§ **PROBLEM REQUIREMENTS**:
Return, word for word, the passage of the news report on the NNPCL refinery probe that begins at the words "Speaking at the" and stops after "and gas sector.".

++++ TEXT SHOWN ++++

According to report, the investigation centers on billions of naira allocated for the rehabilitation of Nigeria’s long-dormant refineries—Port Harcourt, Warri, and Kaduna. 

While progress on the refurbishments has been slow, the financial trail has triggered red flags.

Confirming the probe, EFCC spokesperson Dele Oyewale told Channels TV, “There are ongoing investigations into the funds released for the rehabilitation of the Kaduna, Warri and Port Harcourt refineries.” He, however, declined to provide further details.

Kyari’s removal and the NNPCL reshuffle

Warri Refinery. Imagecredit: Channelstv

This investigation comes just weeks after President Bola Tinubu removed Mele Kyari as NNPCL boss in a major shake-up of the company’s leadership.

On April 2, Tinubu reconstituted the board, naming Engineer Bashir Ojulari as the new Group CEO and Ahmadu Kida as Non-Executive Chairman.

The restructuring also replaced all other board members appointed alongside Kyari in November 2023.

According to presidential spokesperson on Information Bayo Onanuga, the overhaul was part of efforts to boost efficiency, restore investor confidence, and accelerate the government’s oil sector reforms.

Tinubu invoked Section 59(2) of the Petroleum Industry Act, 2021, to justify the shake-up.

Government pushes for transparency with forensic audit

Barely three weeks later, Finance Minister Wale Edun announced plans to launch a forensic audit of NNPCL.

Speaking at the Nigerian Investor Forum during the IMF/World Bank Spring Meetings in Washington, DC, Edun said the leadership shake-up was only the beginning of broader reforms to ensure transparency in Nigeria’s oil sector.

The federal government hopes that these changes, including increased accountability, will help raise oil output to 2 million barrels per day by 2027 and attract up to $60 billion in investment by 2030.

Already, NNPCL reported $17 billion in new investments in 2023 alone.

With both the EFCC probe and forensic audit on the horizon, the coming months may prove pivotal for NNPCL’s future and the broader oil and gas sector.

++++ SOURCE DATA ++++

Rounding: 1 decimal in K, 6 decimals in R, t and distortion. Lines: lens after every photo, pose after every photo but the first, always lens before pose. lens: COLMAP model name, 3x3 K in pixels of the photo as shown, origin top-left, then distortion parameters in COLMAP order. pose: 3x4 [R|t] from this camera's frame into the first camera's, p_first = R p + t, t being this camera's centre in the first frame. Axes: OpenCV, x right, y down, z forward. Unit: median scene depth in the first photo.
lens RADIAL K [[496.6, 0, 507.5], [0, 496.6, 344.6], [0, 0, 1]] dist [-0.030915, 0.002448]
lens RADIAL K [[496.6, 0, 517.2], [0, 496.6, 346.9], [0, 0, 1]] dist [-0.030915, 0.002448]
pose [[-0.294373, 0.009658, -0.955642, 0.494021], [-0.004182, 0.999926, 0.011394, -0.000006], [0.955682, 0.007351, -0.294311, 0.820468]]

++++
++++ SOURCE DATA ++++

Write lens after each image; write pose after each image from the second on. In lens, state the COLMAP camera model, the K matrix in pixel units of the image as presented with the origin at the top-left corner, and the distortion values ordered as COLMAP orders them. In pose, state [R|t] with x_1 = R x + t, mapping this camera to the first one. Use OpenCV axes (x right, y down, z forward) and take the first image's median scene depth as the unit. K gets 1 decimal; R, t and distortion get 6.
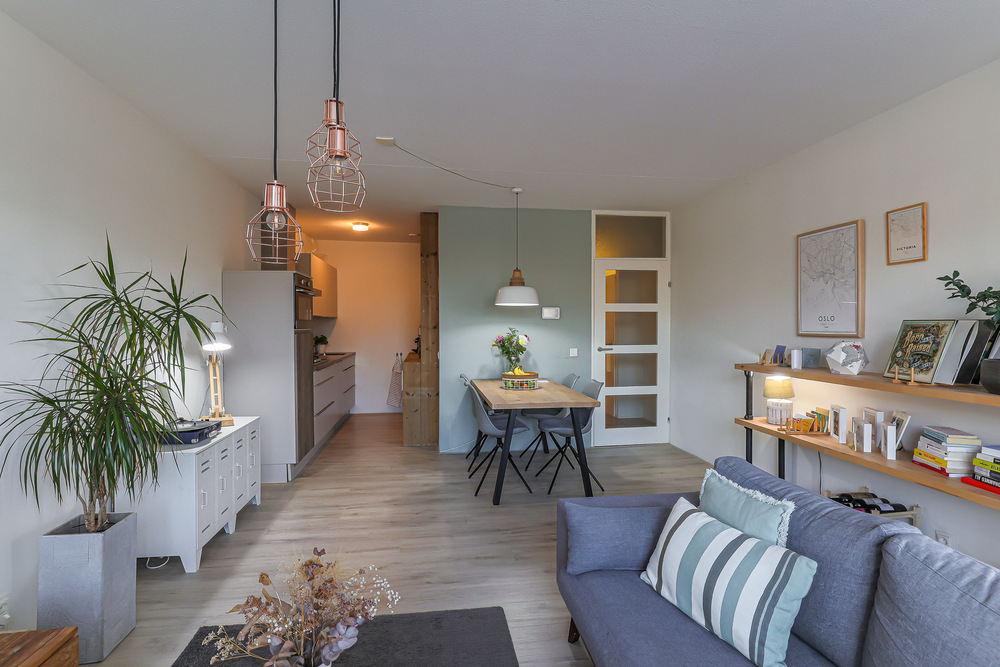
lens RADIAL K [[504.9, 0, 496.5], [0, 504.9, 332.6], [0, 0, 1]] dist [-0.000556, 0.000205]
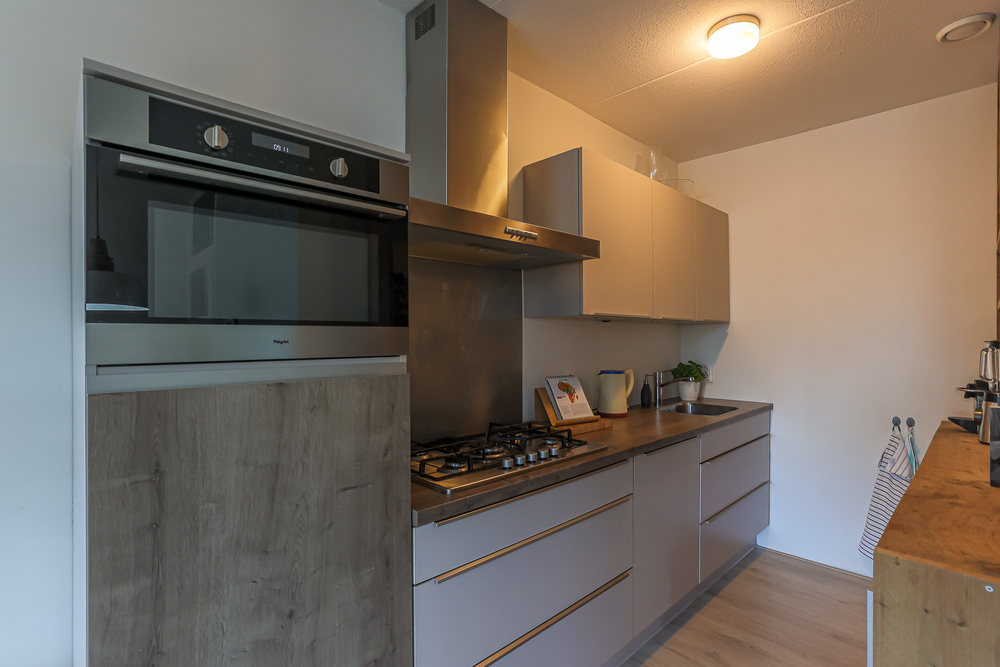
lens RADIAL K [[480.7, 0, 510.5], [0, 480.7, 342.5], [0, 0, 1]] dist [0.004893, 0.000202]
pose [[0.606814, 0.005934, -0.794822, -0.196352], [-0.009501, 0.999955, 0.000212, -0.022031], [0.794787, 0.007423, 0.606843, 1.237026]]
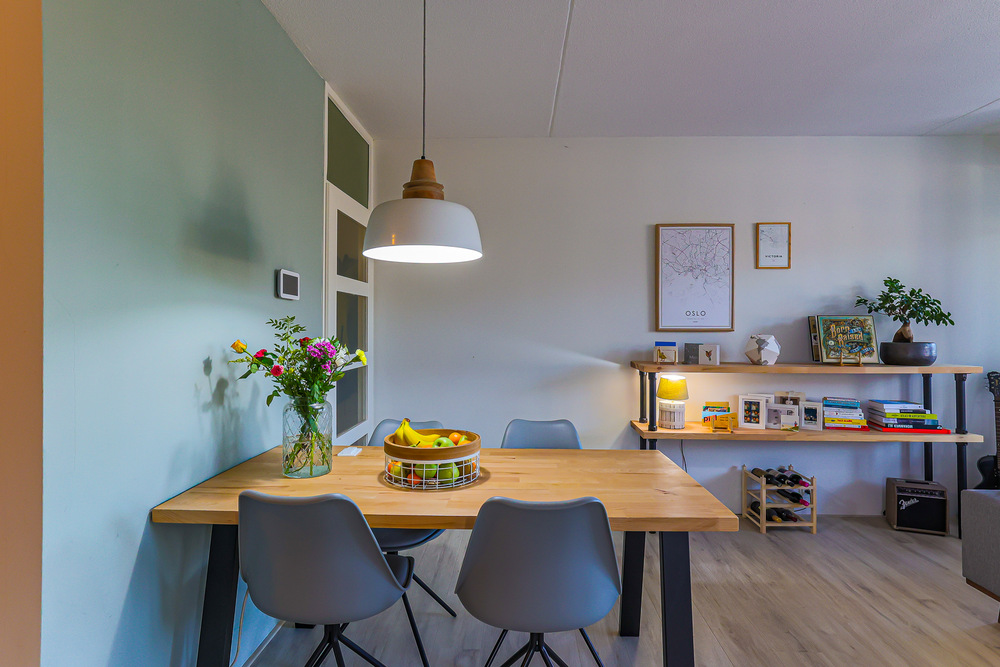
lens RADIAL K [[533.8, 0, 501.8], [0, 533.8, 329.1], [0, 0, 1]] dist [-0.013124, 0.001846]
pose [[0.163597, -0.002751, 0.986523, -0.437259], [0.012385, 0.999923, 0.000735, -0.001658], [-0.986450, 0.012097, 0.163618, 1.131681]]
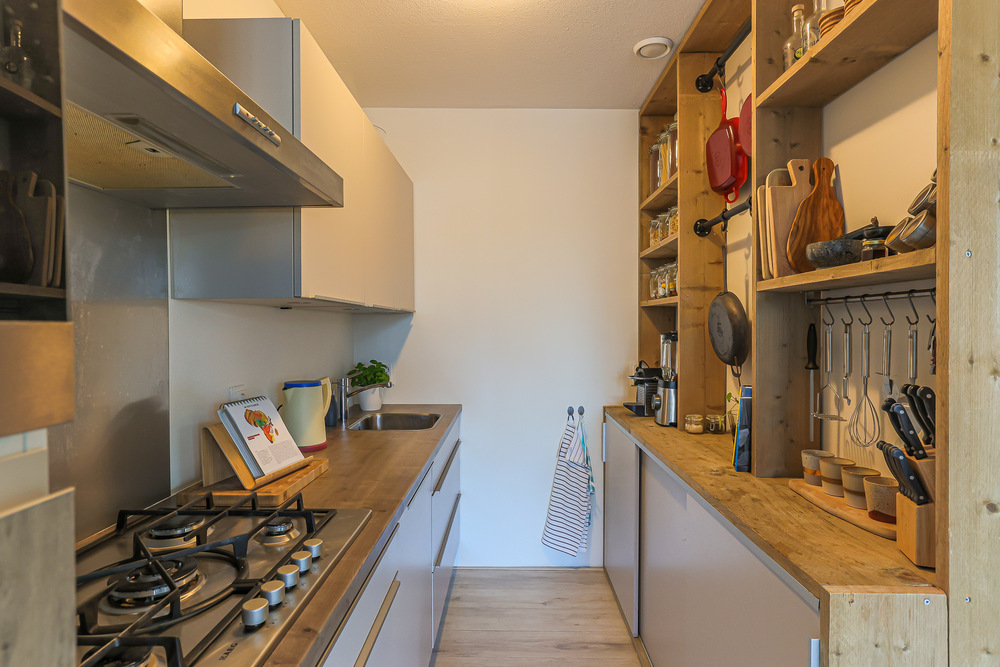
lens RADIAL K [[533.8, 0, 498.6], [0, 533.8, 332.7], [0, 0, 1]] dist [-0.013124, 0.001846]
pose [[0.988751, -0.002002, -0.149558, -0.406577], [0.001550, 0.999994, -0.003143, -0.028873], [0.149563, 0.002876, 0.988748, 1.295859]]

++++
++++ SOURCE DATA ++++

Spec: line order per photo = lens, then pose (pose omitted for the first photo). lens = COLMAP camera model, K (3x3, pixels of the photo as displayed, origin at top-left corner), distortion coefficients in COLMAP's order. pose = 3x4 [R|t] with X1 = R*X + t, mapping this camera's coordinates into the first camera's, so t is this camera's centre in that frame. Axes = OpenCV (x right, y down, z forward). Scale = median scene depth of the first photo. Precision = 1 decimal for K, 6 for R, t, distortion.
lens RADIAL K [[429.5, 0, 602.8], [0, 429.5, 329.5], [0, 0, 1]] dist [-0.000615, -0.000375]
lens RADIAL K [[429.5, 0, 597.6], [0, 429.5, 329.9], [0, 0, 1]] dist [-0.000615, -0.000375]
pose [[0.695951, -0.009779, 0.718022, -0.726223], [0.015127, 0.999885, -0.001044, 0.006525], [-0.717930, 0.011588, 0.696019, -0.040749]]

++++

§ **EXERCISE RESULT**:
Speaking at the Nigerian Investor Forum during the IMF/World Bank Spring Meetings in Washington, DC, Edun said the leadership shake-up was only the beginning of broader reforms to ensure transparency in Nigeria’s oil sector.

The federal government hopes that these changes, including increased accountability, will help raise oil output to 2 million barrels per day by 2027 and attract up to $60 billion in investment by 2030.

Already, NNPCL reported $17 billion in new investments in 2023 alone.

With both the EFCC probe and forensic audit on the horizon, the coming months may prove pivotal for NNPCL’s future and the broader oil and gas sector.